(Collected data entries)
::::::::::

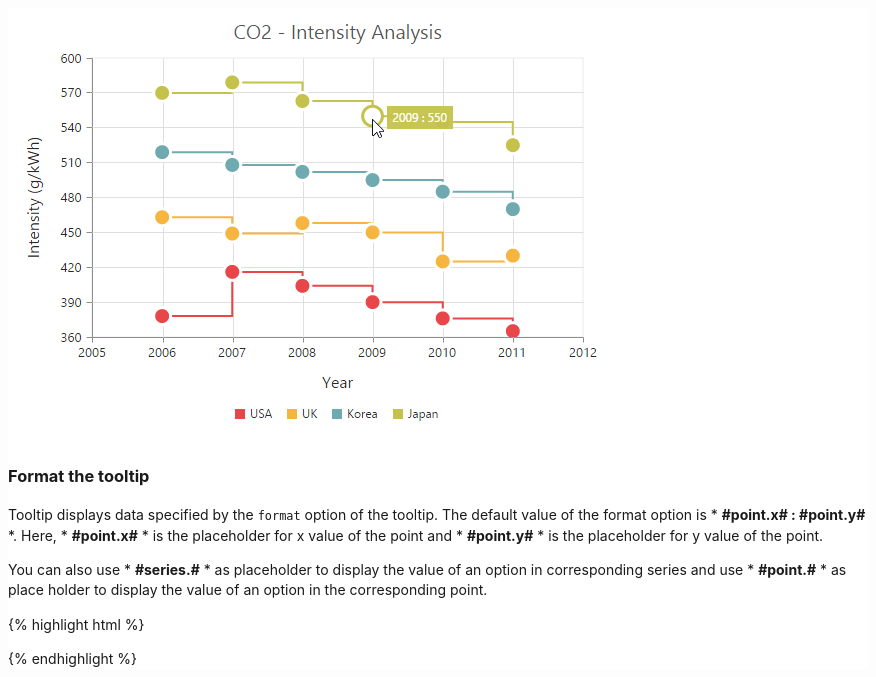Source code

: ![Point Tooltip](User-Interactions_images/User-Interactions_img1.png)

### Format the tooltip 

Tooltip displays data specified by the `format` option of the tooltip. The default value of the format option is * **#point.x# : #point.y#** *. Here, * **#point.x#** * is the placeholder for x value of the point and * **#point.y#** * is the placeholder for y value of the point.

You can also use * **#series.<optionname>#** * as placeholder to display the value of an option in corresponding series and use * **#point.<optionname>#** * as place holder to display the value of an option in the corresponding point.

{% highlight html %}

<html xmlns="http://www.w3.org/1999/xhtml" lang="en" ng-app="ChartApp">
    <head>
        <title>Essential Studio for AngularJS: Chart</title>
        <!--CSS and Script file References -->
    </head>
    <body ng-controller="ChartCtrl">
        <div id="container" ej-chart>
        <e-series>
        <e-series e-tooltip-visible="true"
        e-tooltip-format="#series.name# <br/> #point.x# : #point.y#  (g/kWh)"></e-series>
        </e-series>
        </div>
        <script>
        angular.module('ChartApp', ['ejangular'])
        .controller('ChartCtrl', function ($scope) {
                 });
        </script>
    </body>
</html>



{% endhighlight %}
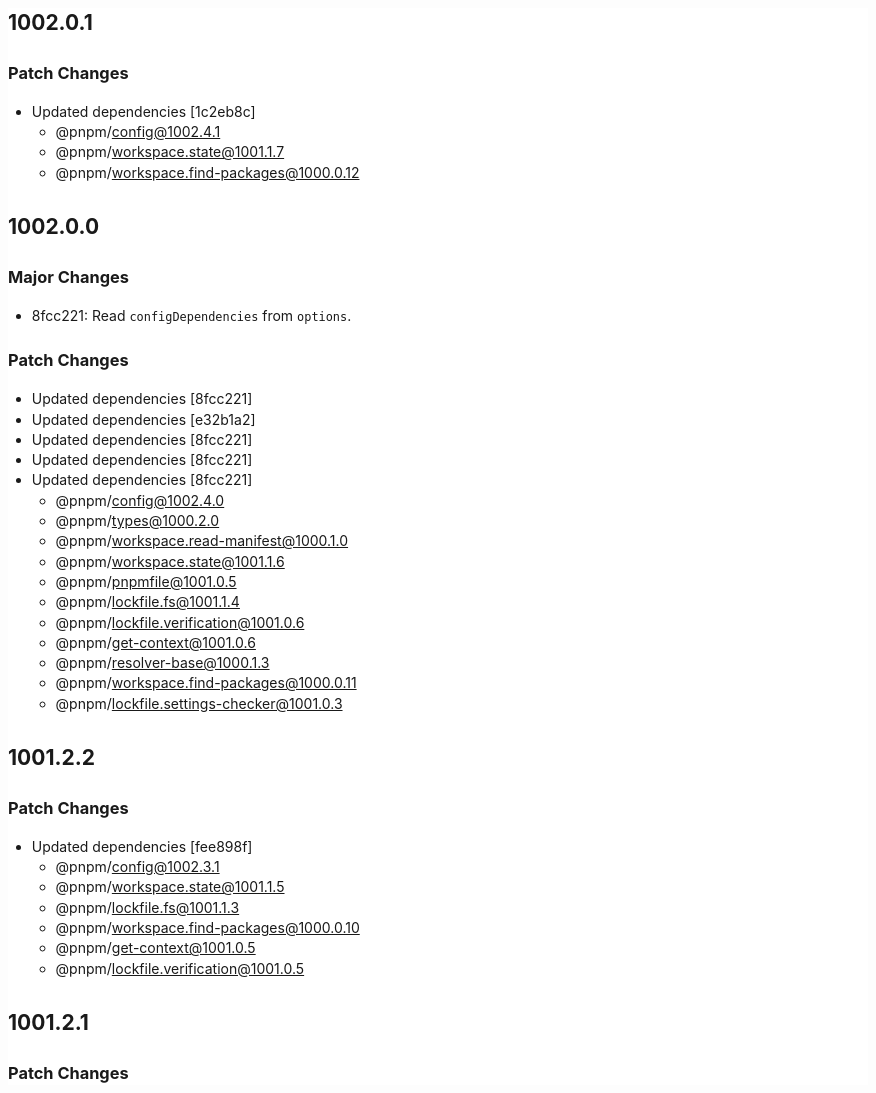 ## 1002.0.1

### Patch Changes

- Updated dependencies [1c2eb8c]
  - @pnpm/config@1002.4.1
  - @pnpm/workspace.state@1001.1.7
  - @pnpm/workspace.find-packages@1000.0.12

## 1002.0.0

### Major Changes

- 8fcc221: Read `configDependencies` from `options`.

### Patch Changes

- Updated dependencies [8fcc221]
- Updated dependencies [e32b1a2]
- Updated dependencies [8fcc221]
- Updated dependencies [8fcc221]
- Updated dependencies [8fcc221]
  - @pnpm/config@1002.4.0
  - @pnpm/types@1000.2.0
  - @pnpm/workspace.read-manifest@1000.1.0
  - @pnpm/workspace.state@1001.1.6
  - @pnpm/pnpmfile@1001.0.5
  - @pnpm/lockfile.fs@1001.1.4
  - @pnpm/lockfile.verification@1001.0.6
  - @pnpm/get-context@1001.0.6
  - @pnpm/resolver-base@1000.1.3
  - @pnpm/workspace.find-packages@1000.0.11
  - @pnpm/lockfile.settings-checker@1001.0.3

## 1001.2.2

### Patch Changes

- Updated dependencies [fee898f]
  - @pnpm/config@1002.3.1
  - @pnpm/workspace.state@1001.1.5
  - @pnpm/lockfile.fs@1001.1.3
  - @pnpm/workspace.find-packages@1000.0.10
  - @pnpm/get-context@1001.0.5
  - @pnpm/lockfile.verification@1001.0.5

## 1001.2.1

### Patch Changes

::::::::::

TO-DO ITEM –
The answer consists of the records repeated exactly, without any images.

OUTPUT BELOW –
Source code

: ![Point Tooltip](User-Interactions_images/User-Interactions_img1.png)

### Format the tooltip 

Tooltip displays data specified by the `format` option of the tooltip. The default value of the format option is * **#point.x# : #point.y#** *. Here, * **#point.x#** * is the placeholder for x value of the point and * **#point.y#** * is the placeholder for y value of the point.

You can also use * **#series.<optionname>#** * as placeholder to display the value of an option in corresponding series and use * **#point.<optionname>#** * as place holder to display the value of an option in the corresponding point.

{% highlight html %}

<html xmlns="http://www.w3.org/1999/xhtml" lang="en" ng-app="ChartApp">
    <head>
        <title>Essential Studio for AngularJS: Chart</title>
        <!--CSS and Script file References -->
    </head>
    <body ng-controller="ChartCtrl">
        <div id="container" ej-chart>
        <e-series>
        <e-series e-tooltip-visible="true"
        e-tooltip-format="#series.name# <br/> #point.x# : #point.y#  (g/kWh)"></e-series>
        </e-series>
        </div>
        <script>
        angular.module('ChartApp', ['ejangular'])
        .controller('ChartCtrl', function ($scope) {
                 });
        </script>
    </body>
</html>



{% endhighlight %}
 ## 1002.0.1

### Patch Changes

- Updated dependencies [1c2eb8c]
  - @pnpm/config@1002.4.1
  - @pnpm/workspace.state@1001.1.7
  - @pnpm/workspace.find-packages@1000.0.12

## 1002.0.0

### Major Changes

- 8fcc221: Read `configDependencies` from `options`.

### Patch Changes

- Updated dependencies [8fcc221]
- Updated dependencies [e32b1a2]
- Updated dependencies [8fcc221]
- Updated dependencies [8fcc221]
- Updated dependencies [8fcc221]
  - @pnpm/config@1002.4.0
  - @pnpm/types@1000.2.0
  - @pnpm/workspace.read-manifest@1000.1.0
  - @pnpm/workspace.state@1001.1.6
  - @pnpm/pnpmfile@1001.0.5
  - @pnpm/lockfile.fs@1001.1.4
  - @pnpm/lockfile.verification@1001.0.6
  - @pnpm/get-context@1001.0.6
  - @pnpm/resolver-base@1000.1.3
  - @pnpm/workspace.find-packages@1000.0.11
  - @pnpm/lockfile.settings-checker@1001.0.3

## 1001.2.2

### Patch Changes

- Updated dependencies [fee898f]
  - @pnpm/config@1002.3.1
  - @pnpm/workspace.state@1001.1.5
  - @pnpm/lockfile.fs@1001.1.3
  - @pnpm/workspace.find-packages@1000.0.10
  - @pnpm/get-context@1001.0.5
  - @pnpm/lockfile.verification@1001.0.5

## 1001.2.1

### Patch Changes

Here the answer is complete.